Collected data:

______________________________

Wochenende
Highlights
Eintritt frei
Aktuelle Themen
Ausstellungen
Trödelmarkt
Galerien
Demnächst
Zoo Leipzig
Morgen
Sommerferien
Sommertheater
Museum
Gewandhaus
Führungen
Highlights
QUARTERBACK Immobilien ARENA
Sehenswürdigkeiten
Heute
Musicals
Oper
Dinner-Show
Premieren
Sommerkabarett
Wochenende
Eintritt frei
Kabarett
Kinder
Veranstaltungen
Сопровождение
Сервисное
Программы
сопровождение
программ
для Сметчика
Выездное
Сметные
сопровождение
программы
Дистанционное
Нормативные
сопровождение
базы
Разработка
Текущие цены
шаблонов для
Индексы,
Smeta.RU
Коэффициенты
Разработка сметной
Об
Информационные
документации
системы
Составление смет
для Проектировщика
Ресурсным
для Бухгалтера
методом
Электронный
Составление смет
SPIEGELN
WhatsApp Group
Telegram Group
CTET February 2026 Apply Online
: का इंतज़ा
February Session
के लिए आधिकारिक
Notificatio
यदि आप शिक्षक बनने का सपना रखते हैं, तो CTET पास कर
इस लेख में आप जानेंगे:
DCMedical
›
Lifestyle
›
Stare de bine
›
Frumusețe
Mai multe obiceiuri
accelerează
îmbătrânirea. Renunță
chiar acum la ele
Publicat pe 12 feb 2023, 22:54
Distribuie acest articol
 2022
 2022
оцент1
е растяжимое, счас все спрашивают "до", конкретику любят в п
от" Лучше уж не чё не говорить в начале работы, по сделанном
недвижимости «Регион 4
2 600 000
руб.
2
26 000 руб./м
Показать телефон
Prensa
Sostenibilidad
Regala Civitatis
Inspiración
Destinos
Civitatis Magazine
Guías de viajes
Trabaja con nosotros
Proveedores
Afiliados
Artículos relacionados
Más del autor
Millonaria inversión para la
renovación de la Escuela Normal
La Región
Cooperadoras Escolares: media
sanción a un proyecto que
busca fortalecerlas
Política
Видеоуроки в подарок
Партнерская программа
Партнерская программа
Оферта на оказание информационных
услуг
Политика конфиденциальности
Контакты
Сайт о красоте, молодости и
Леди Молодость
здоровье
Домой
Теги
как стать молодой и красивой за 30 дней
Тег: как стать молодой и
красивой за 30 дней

______________________________

▶ **Task item**: Each line from the one that holds "Telegram Group" to the end of the records above should be transcribed exactly, both ends included.

▶ **Response area**:
Telegram Group
CTET February 2026 Apply Online
: का इंतज़ा
February Session
के लिए आधिकारिक
Notificatio
यदि आप शिक्षक बनने का सपना रखते हैं, तो CTET पास कर
इस लेख में आप जानेंगे:
DCMedical
›
Lifestyle
›
Stare de bine
›
Frumusețe
Mai multe obiceiuri
accelerează
îmbătrânirea. Renunță
chiar acum la ele
Publicat pe 12 feb 2023, 22:54
Distribuie acest articol
 2022
 2022
оцент1
е растяжимое, счас все спрашивают "до", конкретику любят в п
от" Лучше уж не чё не говорить в начале работы, по сделанном
недвижимости «Регион 4
2 600 000
руб.
2
26 000 руб./м
Показать телефон
Prensa
Sostenibilidad
Regala Civitatis
Inspiración
Destinos
Civitatis Magazine
Guías de viajes
Trabaja con nosotros
Proveedores
Afiliados
Artículos relacionados
Más del autor
Millonaria inversión para la
renovación de la Escuela Normal
La Región
Cooperadoras Escolares: media
sanción a un proyecto que
busca fortalecerlas
Política
Видеоуроки в подарок
Партнерская программа
Партнерская программа
Оферта на оказание информационных
услуг
Политика конфиденциальности
Контакты
Сайт о красоте, молодости и
Леди Молодость
здоровье
Домой
Теги
как стать молодой и красивой за 30 дней
Тег: как стать молодой и
красивой за 30 дней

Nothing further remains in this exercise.